Today on TheRacetotheBottom blog, Prof. J. Robert Brown Jr. of the University of Denver Law School took a playful poke at the Association of American Law Schools for its recent announcement (still on its website here) that SEC Chair Mary Jo White will be the inaugural speaker for its Showcase Speaker series. The AALS touted Chair White as "the only woman to hold the top position in the more than 200-year history of the SEC." (Screenshot for posterity).

 

In a post today entitled "The SEC and the Unexpected Role of the Founding Fathers," Prof. Brown wondered whether Mary Schapiro and Elisse Walters would be surprised to learn that White was the first woman SEC Chairman. Prof. Brown also did the math to conclude that a "200-year-old" SEC would have been created in 1814, or "smack in the midst of the War of 1812." In fact, Prof.
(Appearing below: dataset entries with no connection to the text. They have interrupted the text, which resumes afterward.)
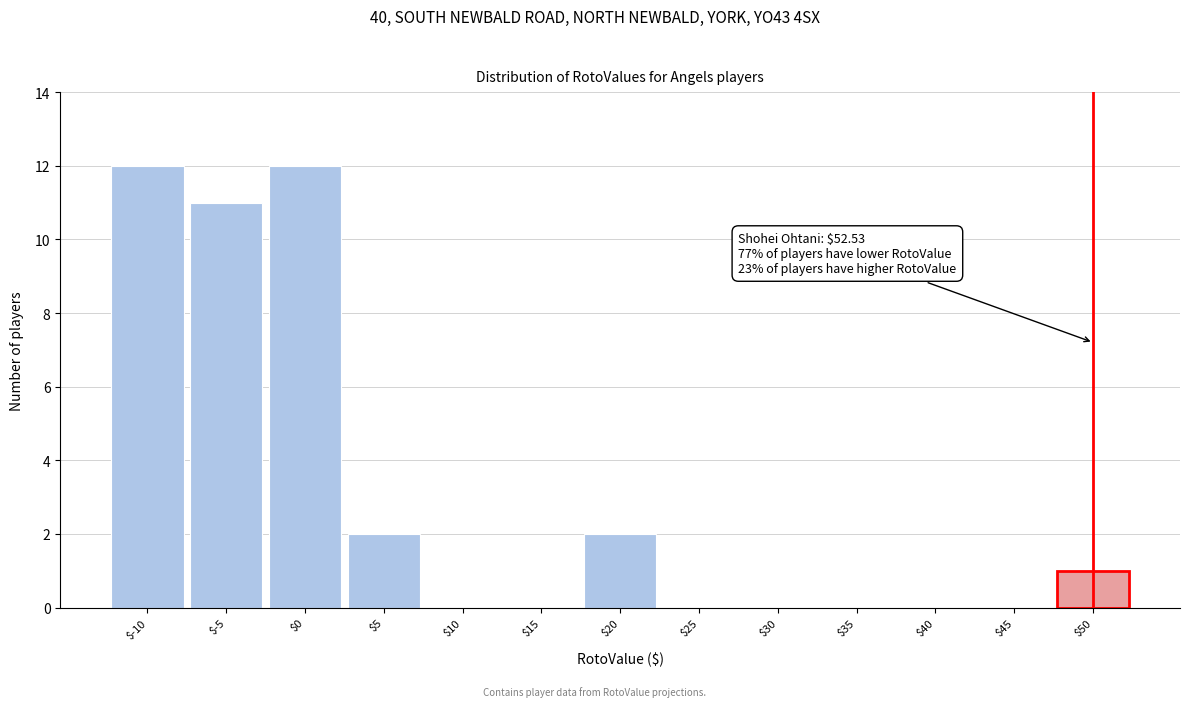

What is the sum of all values?

40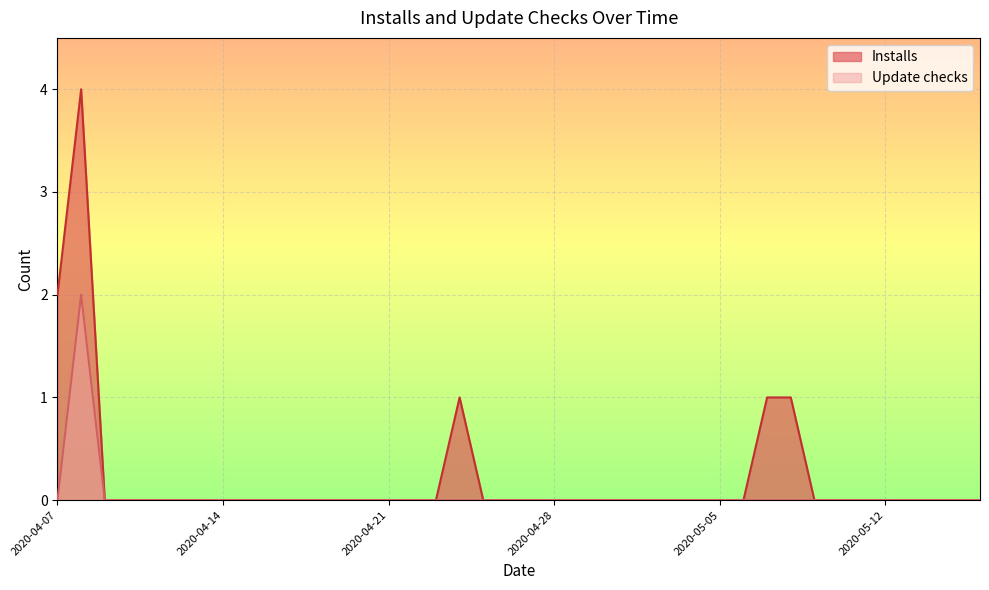

At which label is Installs closest to 2?

2020-04-07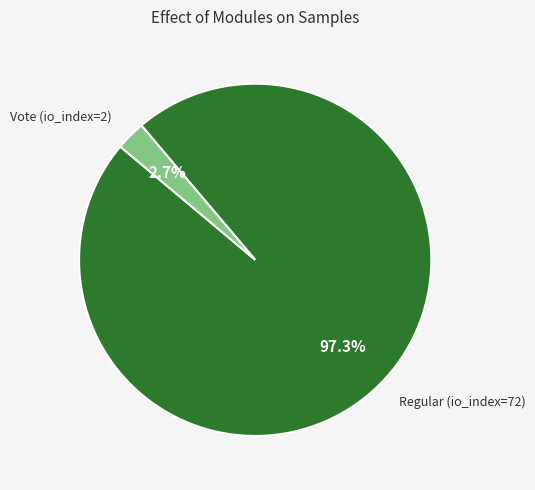

Count the number of slices in the pie.

2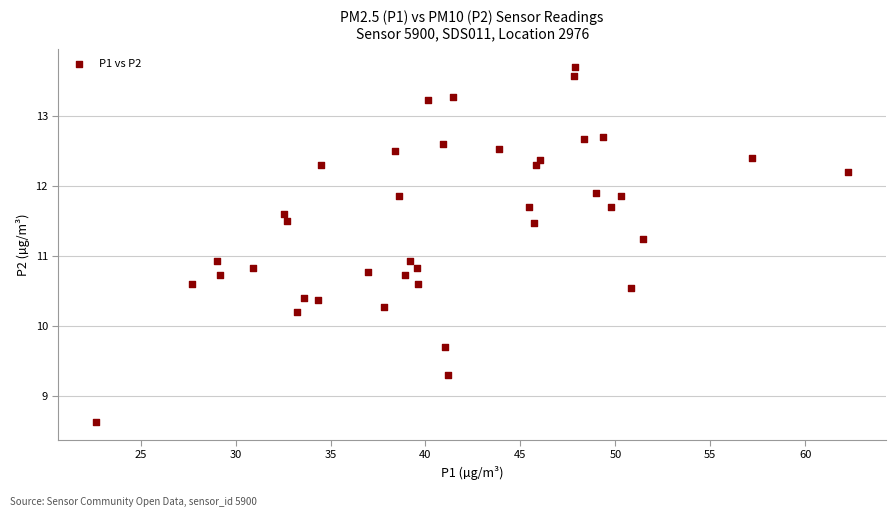

What is the range of Y values (max minus min)?

5.1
Brown asserted, "the founding father of the SEC is Franklin Roosevelt (the agency was created in 1934) not James Madison.  The AALS notwithstanding, the SEC cannot tie its roots to the heroes of the Revolutionary War period." I guess Prof. Brown and the AALS will just have to agree to disagree here.

 

It is pretty clear that the AALS announcement is simply a misreading of Chair White's bio rather than an alternate version of SEC and U.S. history, Still, this is an amusing catch by Prof. Brown.